(Document text)
Figure 3 Precision-Recall curve for the 5-fold trained Random Forests predictor for the fraud binary classification. The contour lines represent the F1-score.

The most impactful feature in the training is found to be C1, which records one of the characteristics of the transaction process initiated by the online customer. Figure 3 shows the distribution of the different values that C1 can acquire. Fraud transaction events tend to be associated with values located in the rightmost bins of this transactional feature.

Figure 4 Example of a C-feature distribution. The C1 variable captures one of the characteristics of the transaction process and is found to rank first during the training session of the Random Forests classifier. The left-hand axis counts the actual online transactions while the continuous line, associated with the right-hand axis, shows the percentage fraction of fraudulent transactions in each bin. Transactions with high C1 values are more subjective to online deception.

SAP Predictive Analytics

The SAP Predictive Analytics a business intelligence software from SAP that is designed to enable enterprises to analyze large datasets and predict future outcomes and behaviors. SAP Predictive Analytics facilitates users without a deep background in machine learning and data processing to analyze and data via fully managed data-mining programs. Users can perform complex data analysis and visualize their models to graphically represent features from data. This software suite can additionally automate data preparation, predictive modeling, and scoring, which can help business users analyze data without manual intervention. SAP Predictive Analytics can automatically apply inference on unseen data and deploy the trained model for operations on a real-time business setup.

Once data are fed into the Data Manager of SAP Predictive Analytics, the former iteratively trains a classification or regression algorithm based on two main metrics:

KI Predictive Power defined as the ratio “Area between trained model curve (= validation or estimate samples) and that of a random model over the area between a perfect model curve and that of a random model”

KR Confidence defined as the ratio “Area between estimation curve and validation curve over the area between a perfect model curve and that of a random model”

These quantities are diagrammatically explained in Figure 5.

Figure 5 Definition of the Predictive Power (KI) and Predictive Confidence (KP) in a cross-validation graph during model training performed by the Modeler service of SAP Predictive Analytics.

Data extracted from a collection
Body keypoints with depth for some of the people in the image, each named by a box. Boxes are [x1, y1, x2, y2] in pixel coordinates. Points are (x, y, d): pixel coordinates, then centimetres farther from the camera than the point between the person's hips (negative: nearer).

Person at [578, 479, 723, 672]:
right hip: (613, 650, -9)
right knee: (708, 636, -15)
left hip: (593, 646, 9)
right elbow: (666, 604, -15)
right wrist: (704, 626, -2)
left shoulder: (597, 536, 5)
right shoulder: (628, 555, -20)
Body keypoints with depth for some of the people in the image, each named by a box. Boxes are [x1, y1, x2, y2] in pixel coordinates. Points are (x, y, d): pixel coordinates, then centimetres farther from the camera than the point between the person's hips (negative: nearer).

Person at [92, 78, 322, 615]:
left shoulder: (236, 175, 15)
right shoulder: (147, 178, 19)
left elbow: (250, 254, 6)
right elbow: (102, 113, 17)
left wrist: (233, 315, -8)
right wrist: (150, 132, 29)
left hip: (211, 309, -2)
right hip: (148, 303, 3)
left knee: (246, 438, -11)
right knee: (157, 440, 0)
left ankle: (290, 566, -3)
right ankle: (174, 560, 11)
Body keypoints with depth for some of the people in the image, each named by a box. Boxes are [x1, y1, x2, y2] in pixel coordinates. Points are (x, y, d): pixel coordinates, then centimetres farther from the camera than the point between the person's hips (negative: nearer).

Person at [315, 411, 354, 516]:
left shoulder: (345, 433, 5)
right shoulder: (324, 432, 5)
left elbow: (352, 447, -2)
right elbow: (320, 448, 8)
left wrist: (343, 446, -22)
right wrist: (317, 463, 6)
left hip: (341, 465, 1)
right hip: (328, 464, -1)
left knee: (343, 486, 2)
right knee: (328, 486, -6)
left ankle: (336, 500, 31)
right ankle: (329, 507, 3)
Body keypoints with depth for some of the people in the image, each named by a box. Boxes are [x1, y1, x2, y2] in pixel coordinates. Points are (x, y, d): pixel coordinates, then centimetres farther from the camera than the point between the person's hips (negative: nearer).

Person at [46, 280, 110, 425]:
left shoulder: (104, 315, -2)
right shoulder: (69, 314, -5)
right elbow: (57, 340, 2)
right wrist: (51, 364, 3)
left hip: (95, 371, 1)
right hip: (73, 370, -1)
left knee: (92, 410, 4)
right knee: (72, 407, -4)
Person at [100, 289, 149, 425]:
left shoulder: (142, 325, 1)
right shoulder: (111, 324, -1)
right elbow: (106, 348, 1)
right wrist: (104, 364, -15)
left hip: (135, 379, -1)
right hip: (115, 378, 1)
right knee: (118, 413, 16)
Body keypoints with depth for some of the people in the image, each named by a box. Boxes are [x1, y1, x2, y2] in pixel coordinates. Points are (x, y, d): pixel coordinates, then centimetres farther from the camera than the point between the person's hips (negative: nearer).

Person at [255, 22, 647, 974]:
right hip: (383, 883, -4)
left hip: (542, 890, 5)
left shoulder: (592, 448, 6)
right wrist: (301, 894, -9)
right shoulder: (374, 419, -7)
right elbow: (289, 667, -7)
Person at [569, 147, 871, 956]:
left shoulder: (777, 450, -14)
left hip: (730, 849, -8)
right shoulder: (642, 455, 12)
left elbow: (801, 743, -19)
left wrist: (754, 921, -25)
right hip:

(What is required)
According to the text on fraud detection and SAP Predictive Analytics, which feature is the most impactful in the training?

(Exercise result)
C1